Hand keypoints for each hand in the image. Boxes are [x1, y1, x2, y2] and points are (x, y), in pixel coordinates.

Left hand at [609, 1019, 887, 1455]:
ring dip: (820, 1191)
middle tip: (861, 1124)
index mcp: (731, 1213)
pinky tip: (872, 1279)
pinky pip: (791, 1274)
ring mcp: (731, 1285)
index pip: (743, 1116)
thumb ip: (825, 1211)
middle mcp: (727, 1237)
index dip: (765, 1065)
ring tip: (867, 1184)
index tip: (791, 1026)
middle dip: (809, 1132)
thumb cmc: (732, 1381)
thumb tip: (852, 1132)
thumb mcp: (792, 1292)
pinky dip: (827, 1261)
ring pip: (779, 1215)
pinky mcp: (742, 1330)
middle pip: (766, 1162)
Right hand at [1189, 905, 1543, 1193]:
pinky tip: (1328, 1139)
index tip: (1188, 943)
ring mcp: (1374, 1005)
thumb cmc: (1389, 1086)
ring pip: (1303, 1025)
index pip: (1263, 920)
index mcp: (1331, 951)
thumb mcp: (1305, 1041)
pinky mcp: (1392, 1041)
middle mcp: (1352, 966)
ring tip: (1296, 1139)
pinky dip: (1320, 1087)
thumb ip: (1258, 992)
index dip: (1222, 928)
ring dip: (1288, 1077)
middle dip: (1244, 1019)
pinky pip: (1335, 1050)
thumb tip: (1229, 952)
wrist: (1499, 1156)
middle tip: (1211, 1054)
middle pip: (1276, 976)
------------------------
Problem description.
All of the entries must be quoted exactly; please include each one.

Solution to the exercise.
Hand keypoints for each hand in the image. Boxes are [x1, y1, x2, y2] and points are (x, y), in pixel coordinates.

Left hand at [609, 1019, 887, 1455]:
ring dip: (820, 1191)
middle tip: (861, 1124)
index mcp: (731, 1213)
pinky tip: (872, 1279)
pinky pip: (791, 1274)
ring mcp: (731, 1285)
index pip: (743, 1116)
thumb ip: (825, 1211)
middle mcp: (727, 1237)
index dip: (765, 1065)
ring tip: (867, 1184)
index tip: (791, 1026)
middle dip: (809, 1132)
thumb cmc: (732, 1381)
thumb tip: (852, 1132)
thumb mcp: (792, 1292)
pinky dip: (827, 1261)
ring pip: (779, 1215)
pinky mcp: (742, 1330)
middle pip: (766, 1162)
Right hand at [1189, 905, 1543, 1193]:
pinky tip: (1328, 1139)
index tip: (1188, 943)
ring mcp: (1374, 1005)
thumb cmc: (1389, 1086)
ring pip: (1303, 1025)
index pip: (1263, 920)
index mcp: (1331, 951)
thumb mcp: (1305, 1041)
pinky mcp: (1392, 1041)
middle mcp: (1352, 966)
ring tip: (1296, 1139)
pinky dip: (1320, 1087)
thumb ip: (1258, 992)
index dip: (1222, 928)
ring dip: (1288, 1077)
middle dip: (1244, 1019)
pinky pip: (1335, 1050)
thumb tip: (1229, 952)
wrist: (1499, 1156)
middle tip: (1211, 1054)
middle pip: (1276, 976)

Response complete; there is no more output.